Кроме этого, кто-то откуда-то приехал – надо было встретиться. Запомнилось постоянное желание – все время спать хочется. Потому что до глубокой ночи там, а утром надо было на работу, они ведь меня пасут. И, учитывая это, я просто поставил в известность (с чем сразу согласилась, конечно, президент фонда Наталья Дмитриевна), что при такой жизни мне нужно ездить на такси на фондовские деньги. Естественно, я не гулял на такси, но вот когда совсем не успевал или когда никаких сил нет, я возвращаюсь, а уже метро не ходит, ездил на такси. Довольно много, конечно, ездил. Иногда думаю – нехорошо все-таки, но по-другому просто вообще не справиться было бы.
– Как осуществлялась ваша связь с Вермонтом, где жили Солженицыны?
– Время от времени случались оказии, с которыми можно было передать почту. Исходя из апробированного принципа «чем меньше знаешь, тем легче жить», я не знал, что это за оказии, кто и как это проделывает. Просто тот, кто знал, уведомлял меня, когда это будет, и я к этому времени подготавливал почту и передавал этому знающему человеку. Таким же образом я получал письма от Натальи Дмитриевны.
– Фонд – институция денежная. Она связана, во-первых, с деньгами, во-вторых, с отчетностью, бюрократией. И все это совершенно невозможно, казалось бы, в обстановке слежки КГБ, преследования, обысков. Потому что любые бумаги становятся вещественными доказательствами. Как удавалось обойти это все?
– Наталья Дмитриевна за границей находила деньги в советских купюрах, чтобы нам еще не шили валюту, и до нас деньги доходили наши, советские. Как они доходили – это не мое дело. Когда они доходили до меня, очень быстро, моментально, чтобы не задерживалась сколько-нибудь заметная сумма (а я знал, когда деньги будут), я договаривался с людьми, разделял деньги на суммы, которые советский человек может у себя держать, их быстро разносили, и вот они хранились там, там и там. Никаких письменных пометок про это нет. Был один случай, еще до меня была распорядителем Татьяна Сергеевна [Ходорович], когда в Киев привезли фондовские деньги, которые там были нужны, и деньги лежали на столе, туда примчались с обыском и эти деньги нашли. Но ничего не могли сделать, надо сказать.

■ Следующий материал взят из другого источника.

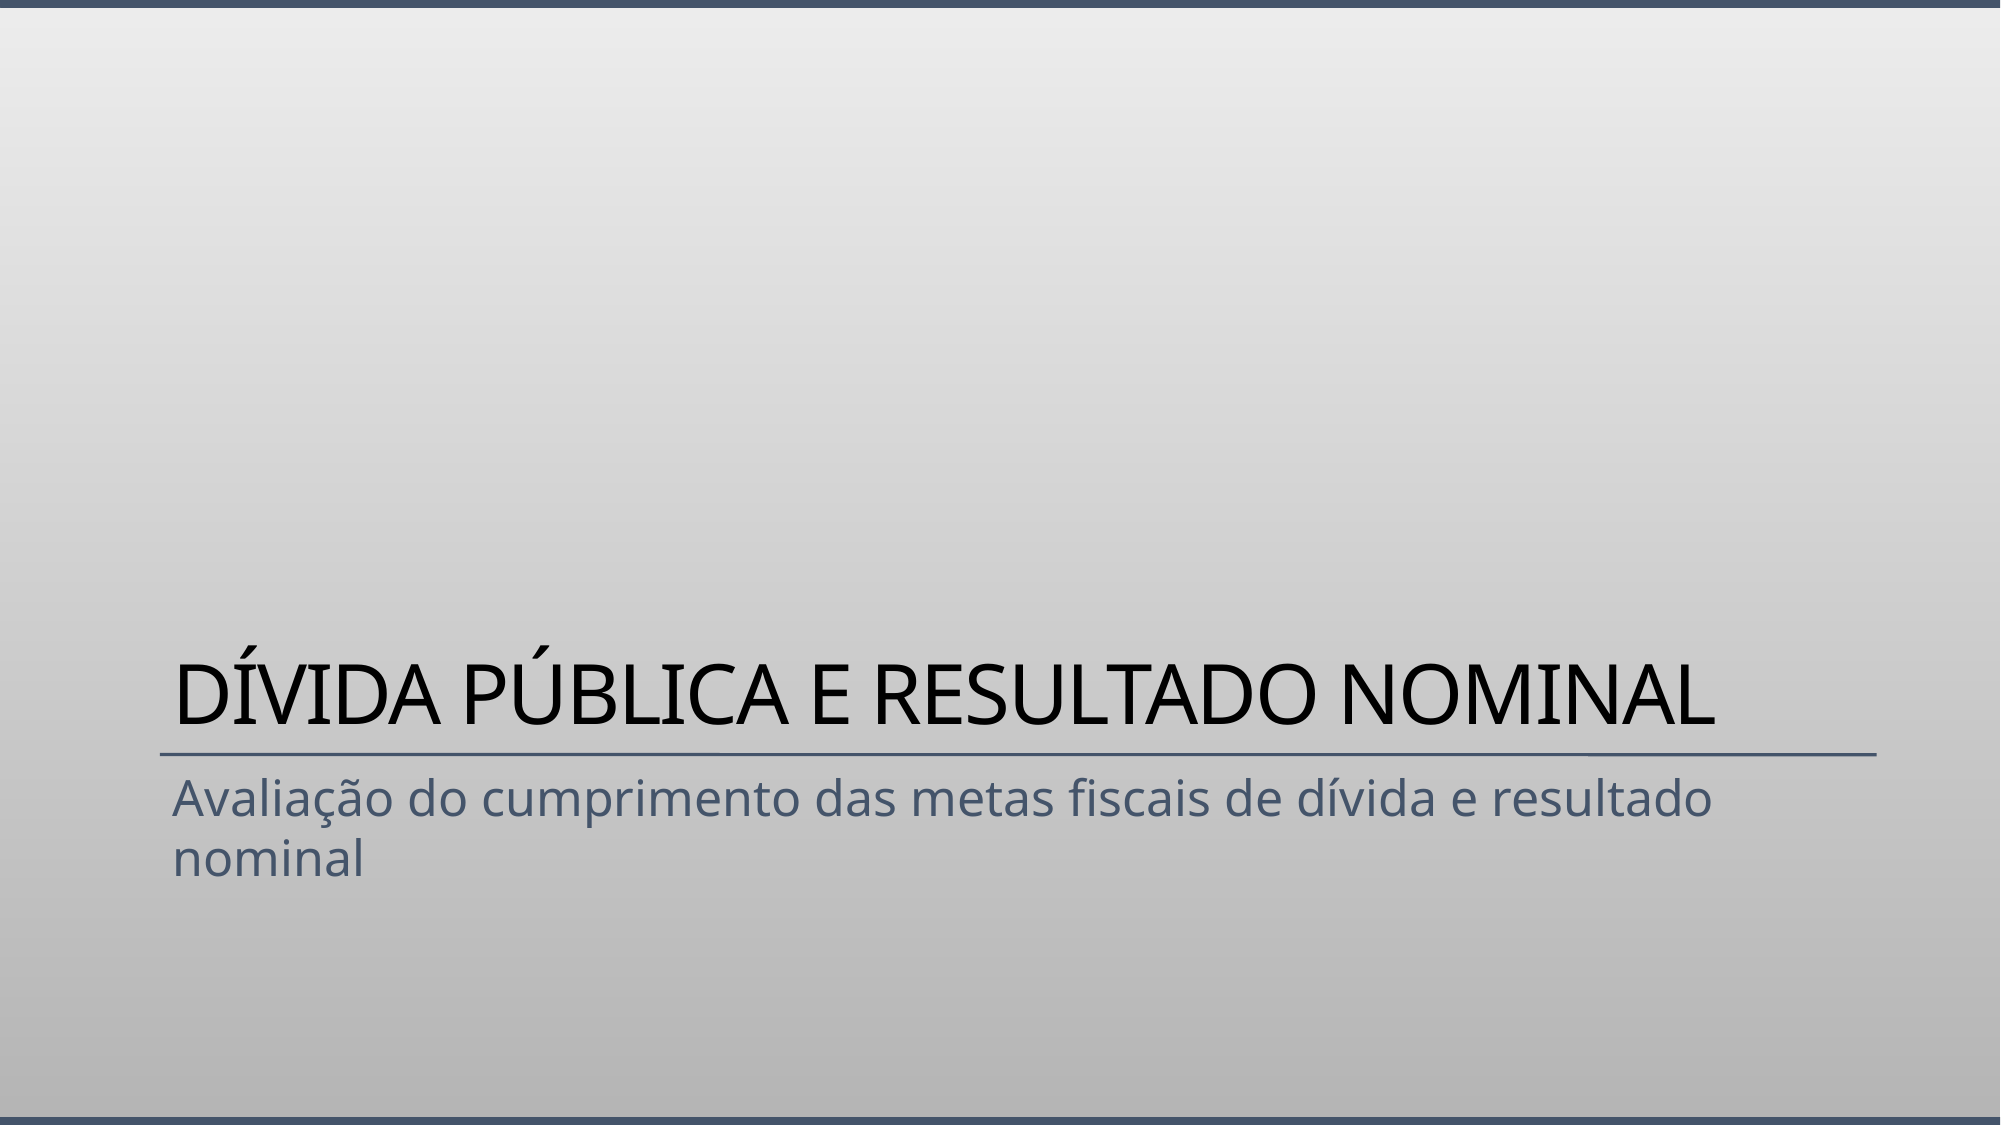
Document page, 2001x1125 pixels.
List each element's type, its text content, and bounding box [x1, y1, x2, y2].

Деньги и деньги. Несколько облегчило дело еще то, что это была внучка или родственница какого-то киевского академика. Ну, деньги и деньги лежат, советские, сумма довольно хорошая, но… Они сразу их забрали, конечно, но покрутились-покрутились и вернули.
Такой способ хранения денег – две-три тысячи на руках у человека – был довольно безопасным. Бывали разные моменты при переноске более заметных сумм, но у нас больших обвалов, к счастью, не было. Уже когда я сидел, забрали большую сумму, тысяч 30, у кого-то, но там уже сплошные облавы были. При мне был случай, когда Нина Петровна под две тысячи в сумке несла, нужно было кому-то передать, на нее напали, ударили по голове, сумку вырвали. По наводке гэбэшников или уголовщина – бог весть. Но один случай такой был. Нападения, особенно на молодых участников, были, имитации попытки изнасилования… кстати, ни разу никого не изнасиловали, никто, по крайней мере, не сознался, а вот имитация попытки – очень распространенный случай, когда на девчонок молодых где-то в подъезде набрасывались, пугали. Избиения были часто. Это как бы в ряду других внесудебных преследований, дабы запугать и отвадить от участия в работе фонда. Да, говоря, что с деньгами у нас обвалов не было, я неспроста добавил «к счастью». Опыта специфического у нас не было – дилетанты безголовые, короче говоря. Вот такой был случай. Поступили деньги. Договорились, когда и куда их привезут для передачи мне. Я собрал тех, кому намеревался вручить части этих денег для хранения. Вечер, сидим ждем… Наконец появляется женщина, выглядит она как мальчик с пальчик, несмотря на то что она мать пятерых (!) детей. Сумка у нее внушительных размеров. Тащу сумку в ванную комнату, открываю – как есть полная пачек денег. Как в кине. Я, по крайней мере, только в кине видел такие сумки! Уточняю у доставщицы: «Ты что, одна это везла?» – «Одна. На такси». Немая сцена. Мысленно пробегаю путь: надо выбраться из своего дома, ловить такси с этой сумкой, здесь двор запутанный и жуткий, какие встречаются в Москве, лифт, площадка… Бр-р-р.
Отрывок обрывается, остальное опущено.